_Task prompt_
Write out every line exactly, from the first line of the records below through the line that contains "- Moving average calculations".

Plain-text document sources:
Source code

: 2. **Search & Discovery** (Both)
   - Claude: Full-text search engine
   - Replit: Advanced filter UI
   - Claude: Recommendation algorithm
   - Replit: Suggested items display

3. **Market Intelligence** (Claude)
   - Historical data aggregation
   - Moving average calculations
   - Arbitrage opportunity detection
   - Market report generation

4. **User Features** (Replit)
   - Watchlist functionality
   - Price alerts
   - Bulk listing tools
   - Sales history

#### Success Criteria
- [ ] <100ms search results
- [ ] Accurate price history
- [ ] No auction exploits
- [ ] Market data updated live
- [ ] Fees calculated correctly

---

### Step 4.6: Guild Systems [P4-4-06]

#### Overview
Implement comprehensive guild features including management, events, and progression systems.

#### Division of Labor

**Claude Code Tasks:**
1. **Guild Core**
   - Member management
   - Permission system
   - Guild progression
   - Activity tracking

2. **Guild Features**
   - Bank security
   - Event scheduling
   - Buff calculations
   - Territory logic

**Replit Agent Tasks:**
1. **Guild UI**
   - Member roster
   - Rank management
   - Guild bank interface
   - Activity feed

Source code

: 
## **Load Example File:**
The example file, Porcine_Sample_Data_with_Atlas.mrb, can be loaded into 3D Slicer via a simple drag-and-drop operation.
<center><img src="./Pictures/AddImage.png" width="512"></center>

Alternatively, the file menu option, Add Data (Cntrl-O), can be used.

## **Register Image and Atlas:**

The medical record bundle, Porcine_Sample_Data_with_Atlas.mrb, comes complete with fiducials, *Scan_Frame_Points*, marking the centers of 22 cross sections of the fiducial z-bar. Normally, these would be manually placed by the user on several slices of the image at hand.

_Completed task_
Source code

: 2. **Search & Discovery** (Both)
   - Claude: Full-text search engine
   - Replit: Advanced filter UI
   - Claude: Recommendation algorithm
   - Replit: Suggested items display

3. **Market Intelligence** (Claude)
   - Historical data aggregation
   - Moving average calculations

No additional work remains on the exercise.